As you can see, it looks the part and really turns heads. Or it might have been one large white-haired man, with an over-large smile on his face, at the wheel… that's when he wasn't going through gyrations trying to clip the dogs into their harnesses.

While the price of the electric Mini starts at €27,764 on the road, after €10,000 of grants and rebates are factored in, very few Mini owners are not lured by the extras list and the test car had a spec which put it into a ridiculous stratosphere of nearly €45,000.

As a toy for the very rich that would be fine, for the ordinary punter it is stupid. However, for around €2,500 on the entry price you can get a nice Level 2 package and the Level 3 package at €35,445 gives you everything you want.

But there is one thing that no extra money or different level will give you - and that is extra range from the 32kwh battery.

While the Mini Electric claims it can have a range of 270km; even when I fully charged it twice, it showed just more than 160km - and that started to go very fast if you weren't using the regenerating power of the brakes around town.

However, it will power up very quickly at a fast-charging station or over a number of hours home charging through either a wall-box or three-pin plug. That's all very well - but this is a car for the open road and not just an urban runabout, and 160km is very low compared with the new small EVs coming from Renault, Peugeot and Opel. It is also a long, long way from the high 400km of the Kia Niro and Hyundai Kona - and, of course, the Tesla Model 3 Series, whose sales are going through a massive boom, both here and abroad.

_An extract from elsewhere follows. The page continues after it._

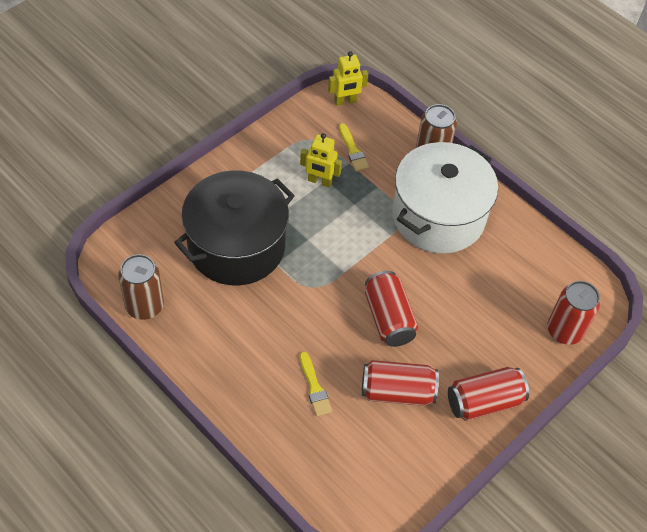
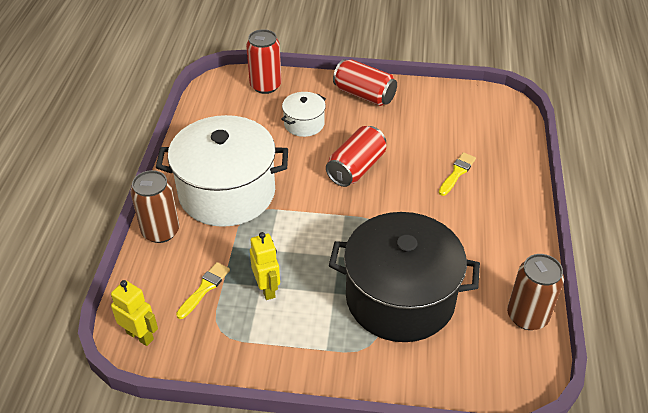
camera: 125 degrees left, 10 degrees down
(397, 392) = (407, 134): red can -> none
(480, 322) = (304, 124): none -> white pot

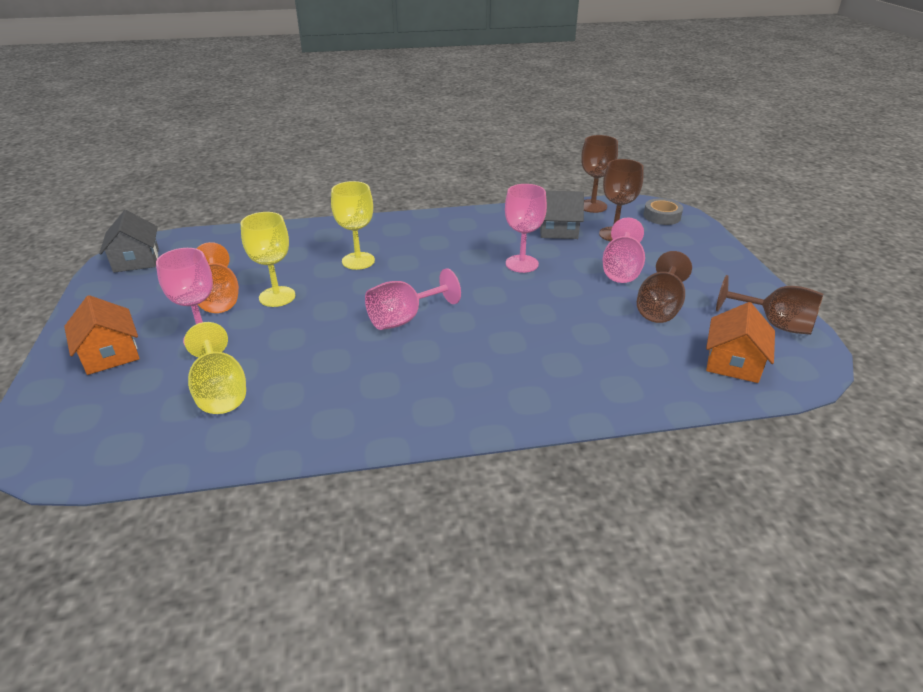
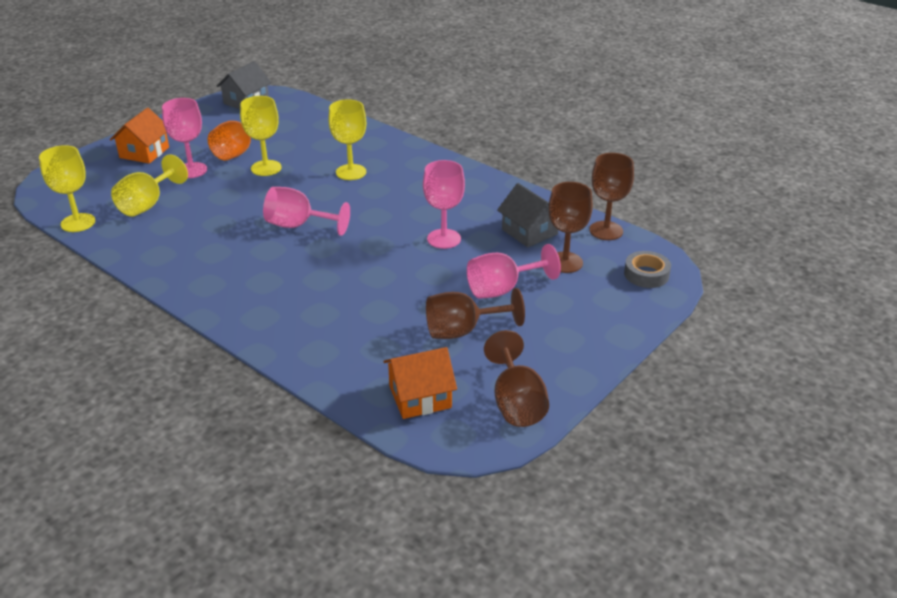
camera: 50 degrees right, 0 degrees up
(173, 459) = (78, 223): none -> yellow goblet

A couple of years on, when our charging network is better it would be fine, but if I was living in Donegal or Kerry the car wouldn't be a runner, which is a pity.

There will be a bigger battery pack eventually housed in the four-door versions which will do the trick; but, for the moment, the electric Mini is not for me. It's a lot of fun - but not practical in many ways.

*******

Talking of Donegal, we are off to the county in three weeks or so for a few days at Rathmullan House Hotel. It will be the most motoring I have done for quite a while. On the way up we will divert to Dooey so that we can take a picture of our rescue dog on the beach with which she shares a name.

We had her and our Jack Russell, Ziggy, on a beach last Sunday for the first time since the lockdown started. They just loved it and we can't wait to see them race down together to the sands at Rathmullan.

My son Marcus, who lives in London, had a lovely present for Father's Day delivered to me and it whetted our appetite for going north to the Forgotten County. It was a hamper of wine, sauces, cheese, snacks and oil made up by Nancy's Bar in Ardara.

Pride of place was given to a selection of beers from the Kinnegar brewery, founded up the road from our holiday hotel. I will be toasting him with a can of Scraggy Bay this afternoon.